Transcribed page contents:
• • • • • • •
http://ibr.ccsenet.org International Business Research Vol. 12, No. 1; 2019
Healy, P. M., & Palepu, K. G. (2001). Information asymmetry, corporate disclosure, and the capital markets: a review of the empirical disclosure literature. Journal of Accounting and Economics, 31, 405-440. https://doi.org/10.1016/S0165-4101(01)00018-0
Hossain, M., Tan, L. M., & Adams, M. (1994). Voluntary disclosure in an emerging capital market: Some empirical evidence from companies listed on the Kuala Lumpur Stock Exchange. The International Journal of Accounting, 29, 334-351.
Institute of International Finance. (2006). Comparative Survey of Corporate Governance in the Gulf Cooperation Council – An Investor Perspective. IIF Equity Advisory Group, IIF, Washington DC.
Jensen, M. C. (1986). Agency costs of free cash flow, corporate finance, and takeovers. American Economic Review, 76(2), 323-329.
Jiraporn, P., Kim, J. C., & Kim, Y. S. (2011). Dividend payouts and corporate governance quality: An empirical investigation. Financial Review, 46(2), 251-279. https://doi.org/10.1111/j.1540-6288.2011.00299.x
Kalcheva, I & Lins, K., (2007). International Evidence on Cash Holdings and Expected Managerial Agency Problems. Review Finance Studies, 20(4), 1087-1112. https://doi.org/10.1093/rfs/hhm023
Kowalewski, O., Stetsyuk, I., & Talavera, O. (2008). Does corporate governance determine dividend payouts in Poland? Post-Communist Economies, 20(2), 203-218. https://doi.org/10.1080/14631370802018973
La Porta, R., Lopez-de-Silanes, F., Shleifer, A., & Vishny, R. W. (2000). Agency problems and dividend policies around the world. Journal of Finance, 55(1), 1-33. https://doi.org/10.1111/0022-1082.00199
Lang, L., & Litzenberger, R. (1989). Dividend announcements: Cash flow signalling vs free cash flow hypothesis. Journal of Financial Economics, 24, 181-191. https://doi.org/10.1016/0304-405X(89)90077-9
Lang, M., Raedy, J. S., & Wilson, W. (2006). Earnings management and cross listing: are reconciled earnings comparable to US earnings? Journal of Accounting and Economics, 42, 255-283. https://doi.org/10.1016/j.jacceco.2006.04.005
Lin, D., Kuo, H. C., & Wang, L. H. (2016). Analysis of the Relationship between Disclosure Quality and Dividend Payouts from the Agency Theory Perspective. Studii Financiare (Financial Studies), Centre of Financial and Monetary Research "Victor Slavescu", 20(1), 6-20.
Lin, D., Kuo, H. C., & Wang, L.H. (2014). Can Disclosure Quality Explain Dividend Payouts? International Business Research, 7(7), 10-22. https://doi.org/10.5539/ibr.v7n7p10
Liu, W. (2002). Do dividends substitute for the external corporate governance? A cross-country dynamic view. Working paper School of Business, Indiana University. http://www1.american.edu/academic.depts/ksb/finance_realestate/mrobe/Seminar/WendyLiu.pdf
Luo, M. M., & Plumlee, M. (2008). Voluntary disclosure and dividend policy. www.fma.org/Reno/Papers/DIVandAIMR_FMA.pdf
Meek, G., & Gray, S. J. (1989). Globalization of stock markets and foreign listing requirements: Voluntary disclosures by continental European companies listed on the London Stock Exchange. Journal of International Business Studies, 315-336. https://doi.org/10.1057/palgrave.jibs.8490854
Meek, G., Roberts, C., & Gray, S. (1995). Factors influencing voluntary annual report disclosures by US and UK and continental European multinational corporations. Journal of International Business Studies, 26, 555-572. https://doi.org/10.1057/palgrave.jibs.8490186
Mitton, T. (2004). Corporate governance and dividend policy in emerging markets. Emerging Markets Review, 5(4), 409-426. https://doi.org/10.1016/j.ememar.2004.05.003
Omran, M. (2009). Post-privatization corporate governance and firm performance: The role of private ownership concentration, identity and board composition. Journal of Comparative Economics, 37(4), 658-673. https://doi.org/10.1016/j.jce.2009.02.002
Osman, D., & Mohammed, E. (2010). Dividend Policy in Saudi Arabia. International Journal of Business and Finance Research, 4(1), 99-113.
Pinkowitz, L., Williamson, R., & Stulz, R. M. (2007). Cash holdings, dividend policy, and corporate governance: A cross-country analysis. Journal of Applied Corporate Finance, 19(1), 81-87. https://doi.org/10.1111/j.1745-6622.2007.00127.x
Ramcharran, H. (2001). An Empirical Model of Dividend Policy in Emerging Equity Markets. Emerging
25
• • • • • • •
Given the records above, reproduce precisely and only the lines between the line holding "Lang, L., &" and the line holding "Liu, W. (2002).", inclusive.

### TASK RESULT:
Lang, L., & Litzenberger, R. (1989). Dividend announcements: Cash flow signalling vs free cash flow hypothesis. Journal of Financial Economics, 24, 181-191. https://doi.org/10.1016/0304-405X(89)90077-9
Lang, M., Raedy, J. S., & Wilson, W. (2006). Earnings management and cross listing: are reconciled earnings comparable to US earnings? Journal of Accounting and Economics, 42, 255-283. https://doi.org/10.1016/j.jacceco.2006.04.005
Lin, D., Kuo, H. C., & Wang, L. H. (2016). Analysis of the Relationship between Disclosure Quality and Dividend Payouts from the Agency Theory Perspective. Studii Financiare (Financial Studies), Centre of Financial and Monetary Research "Victor Slavescu", 20(1), 6-20.
Lin, D., Kuo, H. C., & Wang, L.H. (2014). Can Disclosure Quality Explain Dividend Payouts? International Business Research, 7(7), 10-22. https://doi.org/10.5539/ibr.v7n7p10
Liu, W. (2002). Do dividends substitute for the external corporate governance? A cross-country dynamic view. Working paper School of Business, Indiana University. http://www1.american.edu/academic.depts/ksb/finance_realestate/mrobe/Seminar/WendyLiu.pdf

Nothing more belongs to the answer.